[DESCRIPTION OF THE TASK]: From the first line to the last, copy the material exactly and leave the pictures out.

DATA BLOCK Start Marker

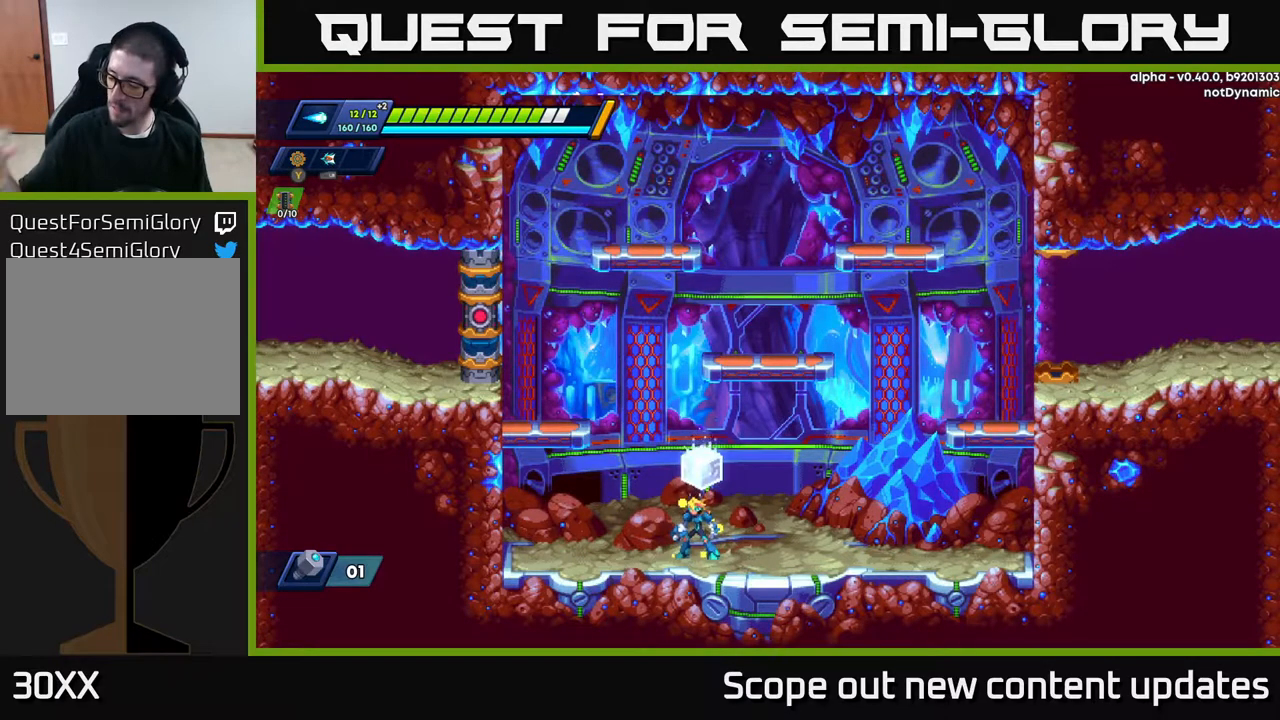
{"buttons": [], "left_stick": "center", "right_stick": "center", "events": []}
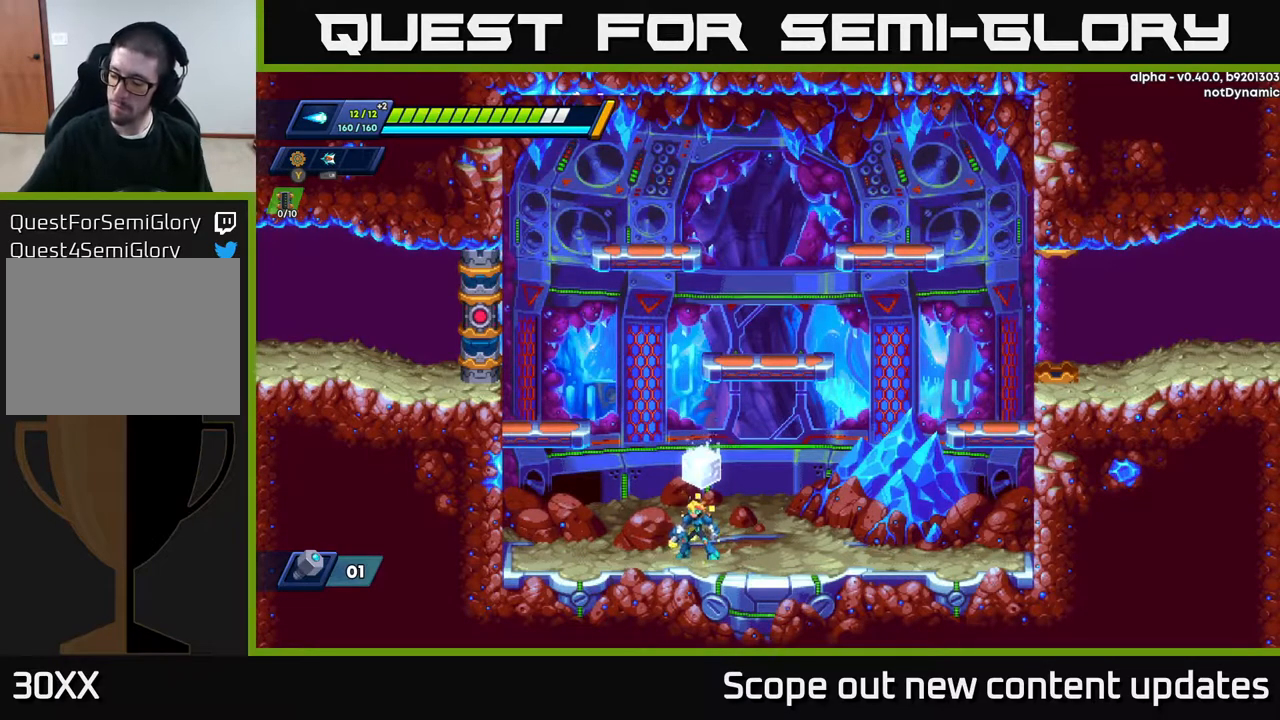
{"buttons": [], "left_stick": "center", "right_stick": "center", "events": []}
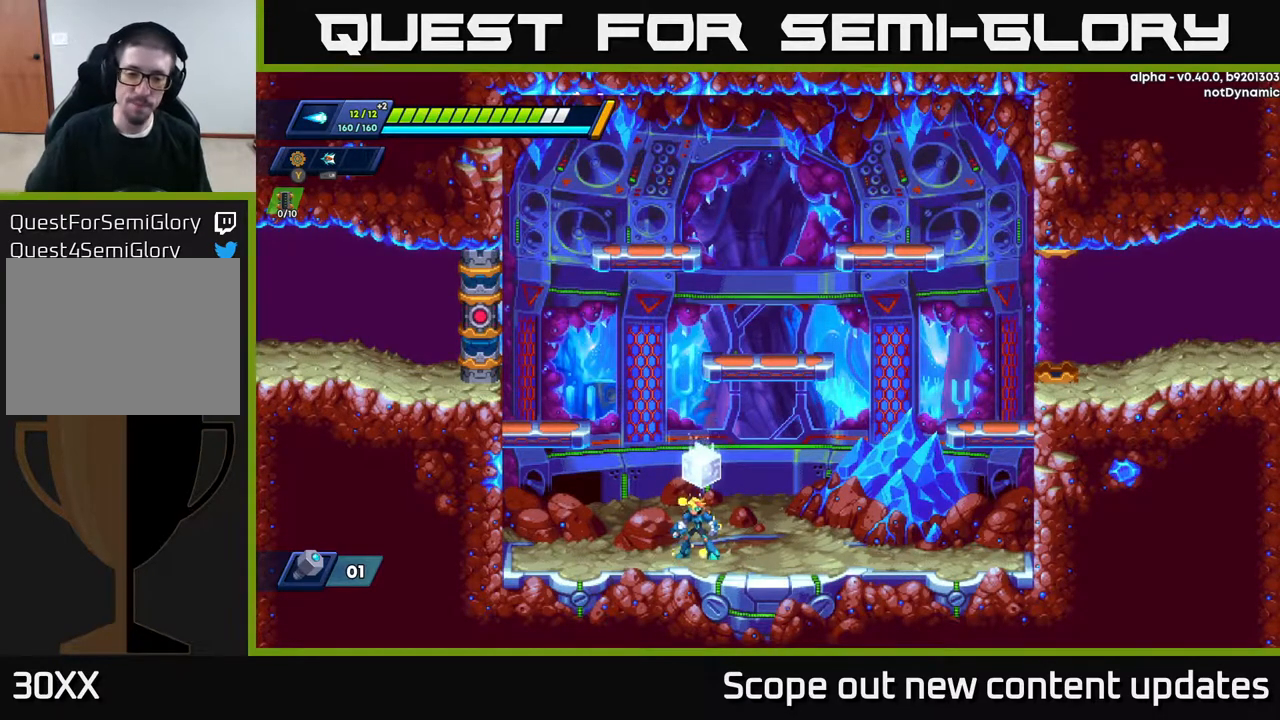
{"buttons": [], "left_stick": "center", "right_stick": "center", "events": []}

DATA BLOCK End Marker

[EXERCISE OUTPUT]:
{"buttons": [], "left_stick": "center", "right_stick": "center", "events": []}
{"buttons": [], "left_stick": "center", "right_stick": "center", "events": []}
{"buttons": [], "left_stick": "center", "right_stick": "center", "events": []}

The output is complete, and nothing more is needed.